The problem is that often, these phrases seem to assume that something is universal or a very common, natural process, when it is debatable whether it is or would be.

Dmol is the only person I've ever met who doesn't just make up vocabulary, he tries to invent his own archetypes. It usually doesn't go over very well, because it's not an archetype if no one believes in it but you.

small English-language reference pool word being used in the larger English-language reference pool this time Simon.

Anyways the Panopticon is an institutional building/system of control designed by English/British 18th century philosopher/social theorist Jeremy Bentham that is the basis for most modern authoritarian surveillance systems.

The basic premise of the system is that of a circular prison with a guard tower in the center from which a single guard is able to observe all the inmates without being seen by them while informing the other guards of the inmates' actions. This according to Bentham is supposed to self-modulate the inmates behavior so that they are at all times on their best behavior from fear of being noticed and punished for acting badly.

The word panopticon usually shows up in cyberpunk writing as a slang term for the ever present and oppressive surveillance state. As cypherpunk writing is a sub-genre of cyberpunk writing it shows up there as well, but since cypherpunk writing is interested in deconstructing a lot of the magical thinking of cyberpunk the concept of the panopticon got examined.

So basically the Panopticon works on social isolation and pressure. So if both of those can be overcome, social isolation trough independent communication lines and social pressure trough high transparency of governance and high level of civil dissent against that government when warranted, then the mental/societal pressure inside the Panopticon inverts and the whole edifice starts to implode. Hence the term is Panopticon Implosion.

We are currently experiencing a form of Panopticon Implosion in our global society with the internet mitigating social isolation to a high degree for quite a few people and the birth of the various international and independent investigative news agencies alongside everyone being able to film on the fly leading to a much higher degree of transparency.

Both GDI and NOD run on Panopticon systems with NOD achieving parity trough the use of cyberpunk hackers/deckers and AIs while piggybacking off of GDI's internal networks and designs. GDI can survive a panopticon implosion changed, while the Brotherhood of NOD is dependent on Kane having the privilege of being the guard in the guard tower informing his warlords of GDI's and/or humanity's actions and as such would be destroyed in a global panopticon implosion.
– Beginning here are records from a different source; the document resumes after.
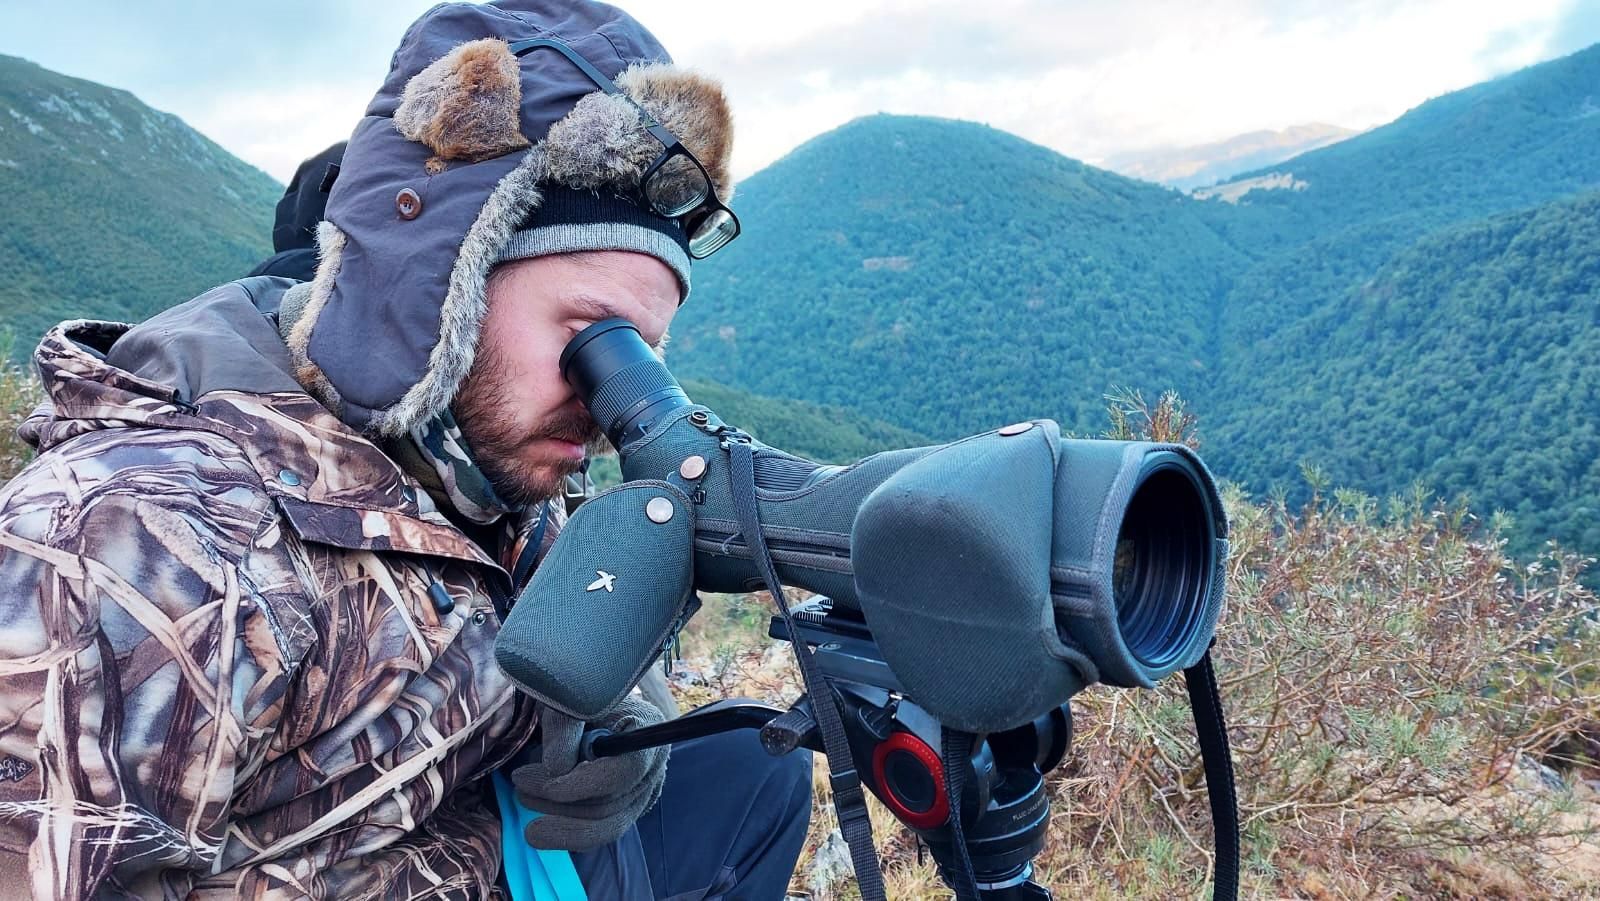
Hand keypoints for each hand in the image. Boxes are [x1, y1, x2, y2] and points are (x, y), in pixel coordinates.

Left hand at [511, 696, 668, 850]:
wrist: (590, 702)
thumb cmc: (581, 693)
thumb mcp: (568, 699)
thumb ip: (563, 727)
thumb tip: (557, 769)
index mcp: (647, 731)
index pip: (622, 771)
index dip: (578, 784)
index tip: (529, 779)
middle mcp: (653, 767)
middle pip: (612, 805)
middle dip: (557, 803)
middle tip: (518, 787)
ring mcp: (643, 793)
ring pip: (605, 825)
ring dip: (558, 819)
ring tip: (523, 798)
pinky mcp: (627, 809)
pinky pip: (599, 830)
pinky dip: (568, 829)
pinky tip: (542, 818)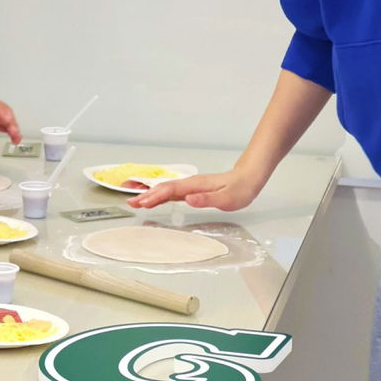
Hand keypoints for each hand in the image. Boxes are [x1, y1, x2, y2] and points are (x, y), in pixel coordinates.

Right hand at [127, 168, 263, 211]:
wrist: (248, 177)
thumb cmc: (240, 188)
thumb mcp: (227, 198)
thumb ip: (207, 199)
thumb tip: (189, 199)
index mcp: (195, 185)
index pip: (171, 190)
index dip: (155, 196)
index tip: (142, 202)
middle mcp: (190, 184)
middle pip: (164, 188)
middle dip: (147, 195)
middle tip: (131, 203)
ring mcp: (191, 186)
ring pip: (167, 190)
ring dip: (151, 195)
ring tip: (137, 201)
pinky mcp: (194, 190)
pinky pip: (173, 193)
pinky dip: (161, 196)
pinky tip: (156, 200)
The main obstacle to a panopticon implosion in GDI itself is ironically not InOps, but a lack of independent journalist cooperatives since most news agencies are the property of the GDI government both physically and mentally. I honestly don't know how to get the level of global independent investigative journalist up to the point where GDI's panopticon starts to implode without such an organization being hijacked/subverted/destroyed by Kane if no one else as he would see it for the existential threat to his plans that it is from a mile away.
 
Kane didn't ask for the pardon in canon, just a truce until the TCN was built, because he was ascending with his loyalists and leaving behind the rest of the Brotherhood of NOD at the mercy of GDI. And even that didn't work for everyone on either side of the conflict.

This isn't canon.

Really to assume we'll get the TCN as an option is making an assumption in general. We have no idea if it will get offered or what the cost of said support will cost.